As regular readers will know we are applying text-mining to chemistry in Open theses. The problem is finding fully Open theses - so far we have got Alicia's. Alicia has captured all here molecules in semantic form so text-mining isn't required - and I'm hoping to do some fun stuff with XML on it.
I've searched for large collections of theses. MIT has a promising collection which would be ideal but they are only TollFree, not OpenAccess. I'm still appealing for readers to help. But in one of those quirks of Googling I ended up at the digital repository of the University of Stirling.

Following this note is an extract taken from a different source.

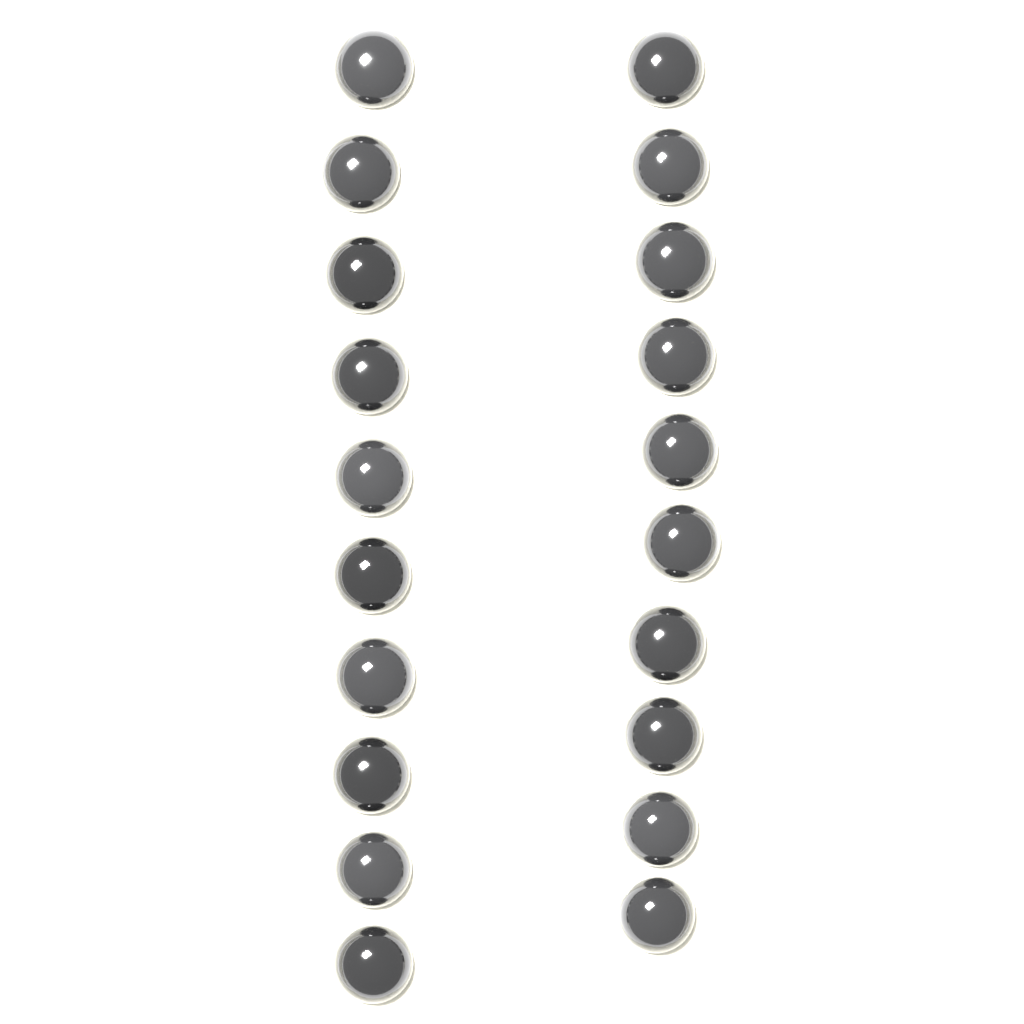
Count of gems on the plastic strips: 20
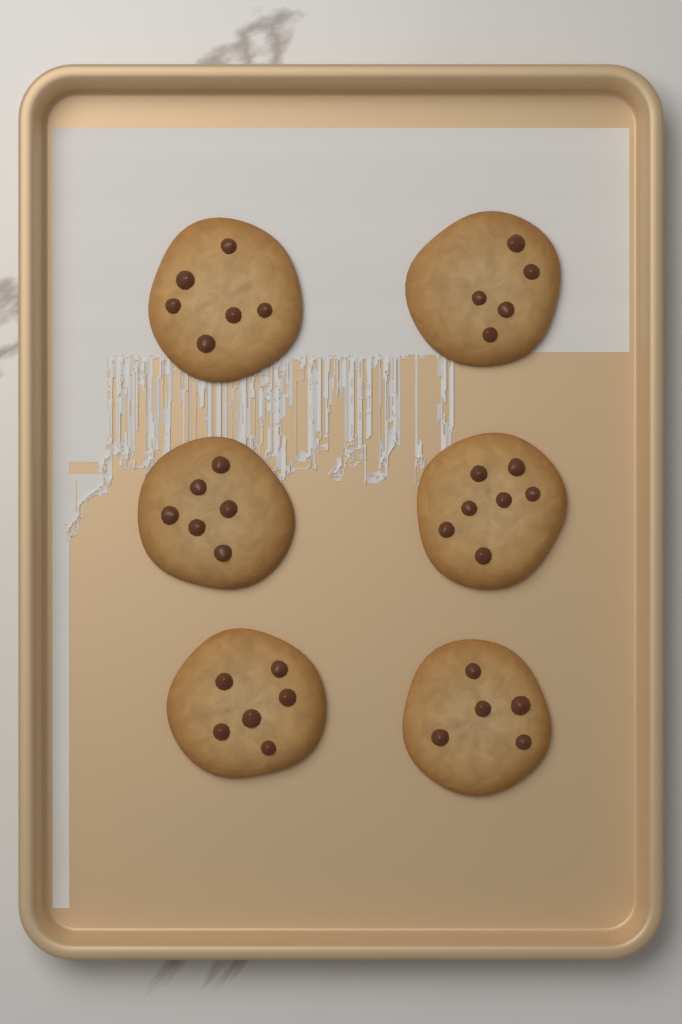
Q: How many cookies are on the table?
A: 6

I am delighted about this since I spent 15 very happy years on the staff at Stirling in the Chemistry department. It doesn't have one now - that's why I left - although we're having our 40th anniversary later. But perhaps there are theses with chemical concepts Now the repository announces:
The copyright in theses in this collection remains with the author, unless it is stated to have been assigned to the University of Stirling. The University of Stirling reserves the right to keep electronic copies for consultation in both cases.
so I wasn't very hopeful. But I thought I'd have a look and found one in aquaculture - one of the successful disciplines in Stirling:
which carried the licence:
This item is protected by original copyright
Items in the Repository are protected by copyright, with all rights reserved, unless otherwise indicated.

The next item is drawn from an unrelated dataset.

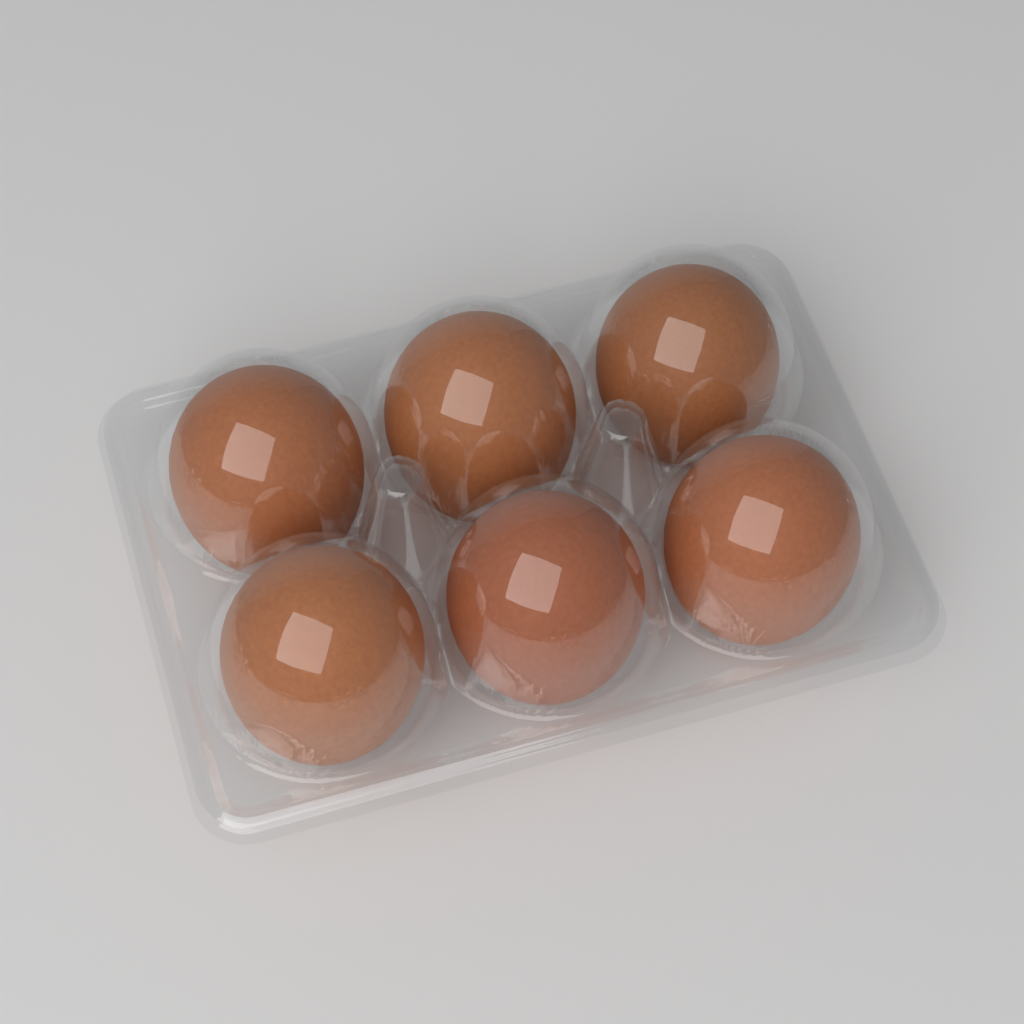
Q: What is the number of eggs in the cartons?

still not hopeful, until I read the license:
License granted by Kriengkrai Satapornvanit (firstname.lastname@example.org) on 2007-03-26T06:34:59Z (GMT):[...]END USER LICENCE This work is licensed under the Creative Commons Attribution-NonCommercial-ShareAlike 1.0 Licence. YOU ARE FREE: - to copy, distribute, display, and perform the work - to make derivative works Under the following conditions: ATTRIBUTION You must give the original author credit. NON COMMERCIAL You may not use this work for commercial purposes. SHARE ALIKE If you alter, transform, or build upon this work, you may distribute the resulting work only under a licence identical to this one. For any reuse or distribution, you must make clear to others the licence terms of this work. Any of these conditions can be waived if you receive permission from the author. Your fair dealings and other rights are in no way affected by the above.

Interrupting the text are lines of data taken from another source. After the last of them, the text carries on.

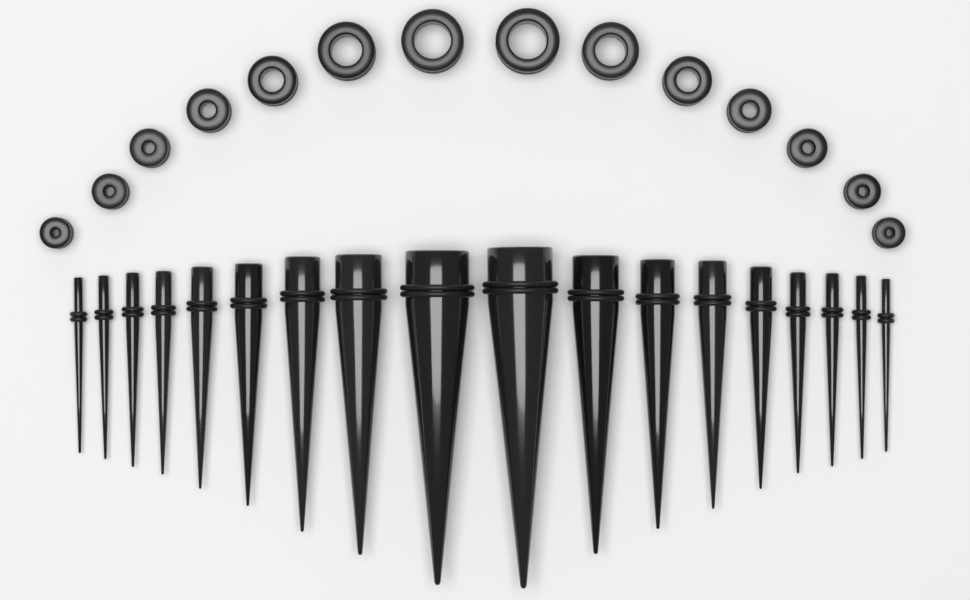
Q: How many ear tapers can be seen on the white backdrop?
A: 18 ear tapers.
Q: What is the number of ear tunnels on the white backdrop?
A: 14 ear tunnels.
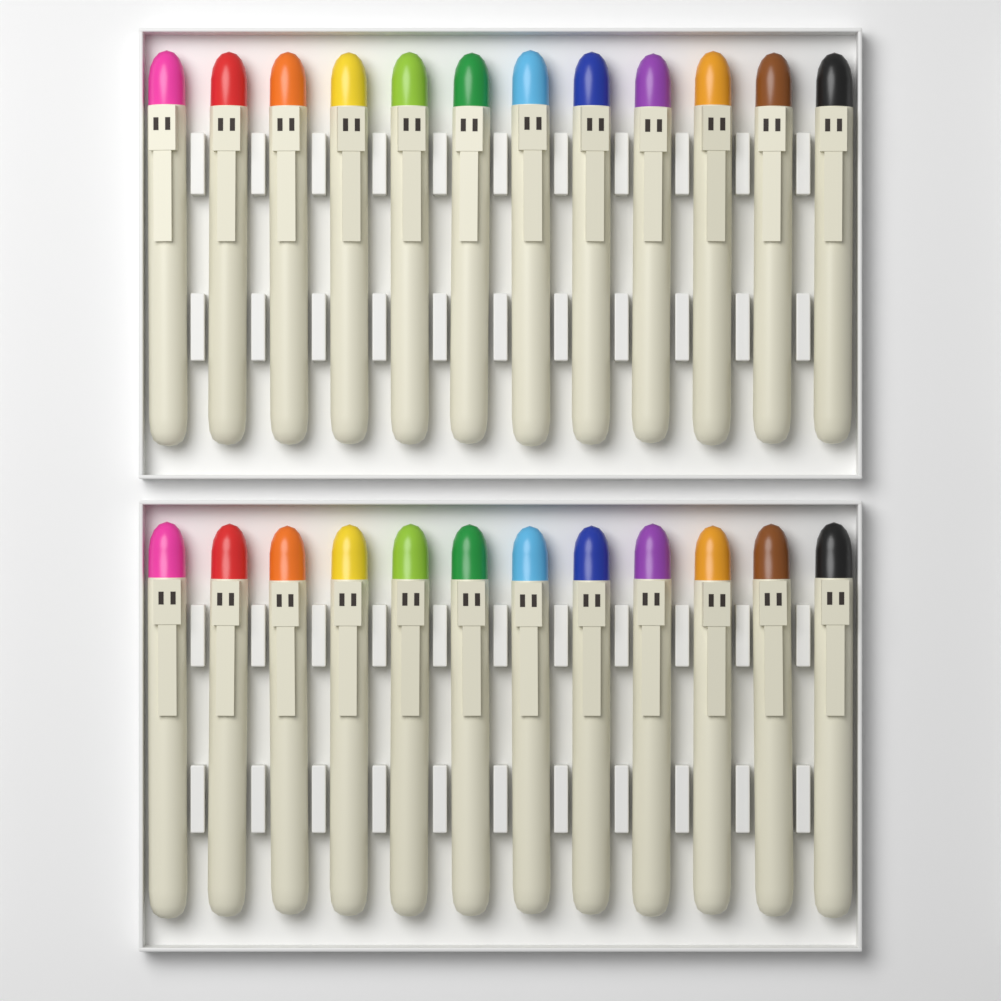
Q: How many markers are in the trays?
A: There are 24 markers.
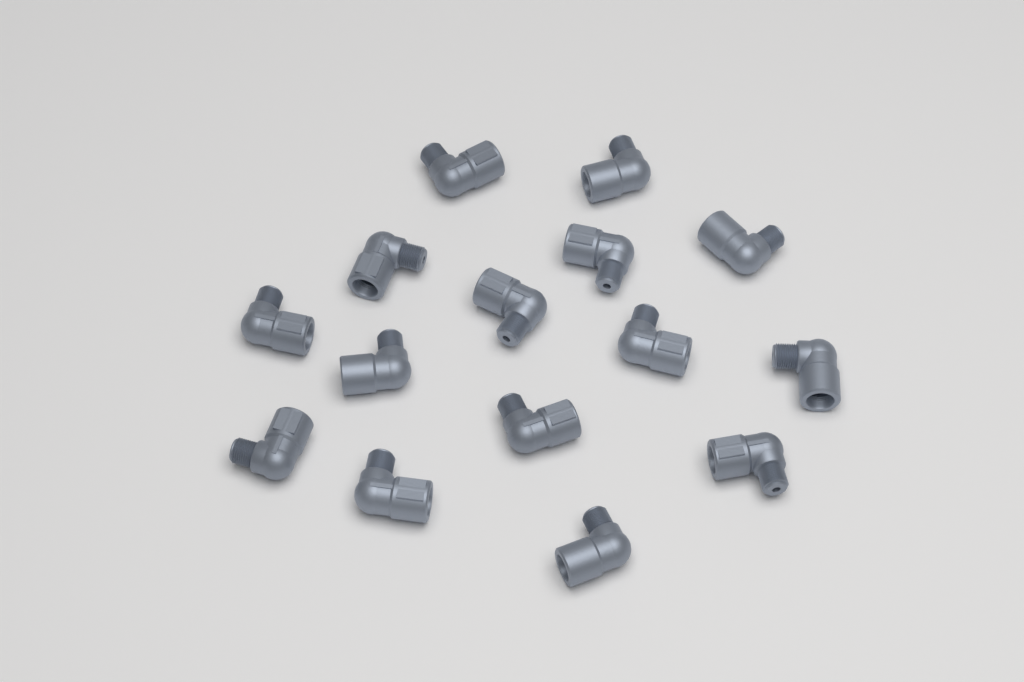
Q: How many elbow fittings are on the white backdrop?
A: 15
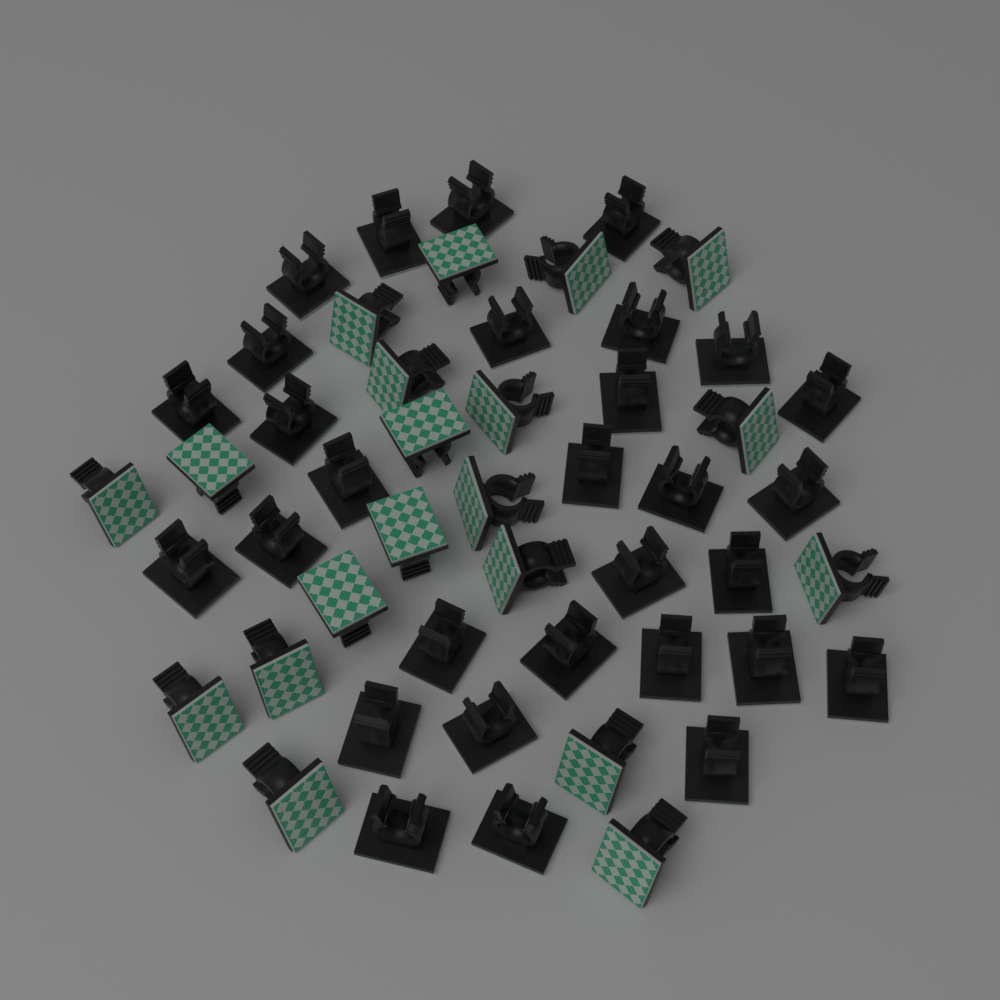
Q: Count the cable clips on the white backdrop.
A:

Many public thanks, Kriengkrai Satapornvanit and I hope your future work prospers. Now I am completely free to see if chemicals can be mined from the thesis:
- I download the PDF.
- I convert it to ASCII using pdftotxt. This destroys the formatting, diacritics, tables, subscripts, superscripts - in fact almost everything except the words. And - for most theses - these are still in the right order. (Unlike Eric Morecambe, this is not a joke - PDF often has the words in an arbitrary order).
- I start OSCAR (http://oscar3.sf.net) as a Server and paste in the text. It takes about 30 seconds for OSCAR to read the whole thesis and interpret the chemistry. (This portable version of OSCAR does not have a complete lexicon - full versions need to be run on a server).
- OSCAR (originally dubbed the "journal eating-robot") eats the text. Here's a typical section:
You can see that OSCAR has recognised many words as likely chemical terms (in yellow) and knows the structure of the underlined ones (the full version would know all of them). It's not 100% accurate - you can see it thinks "P" is the element phosphorus - but Peter Corbett has addressed this in later versions.
So this allows us to collect metadata from theses automatically. OSCAR can tell us in a few seconds that this thesis is concerned with specific pesticides. That's part of the basis of the SPECTRa-T project. Since we've benefited from Open Source theses, maybe we should do the whole project on an Open Wiki...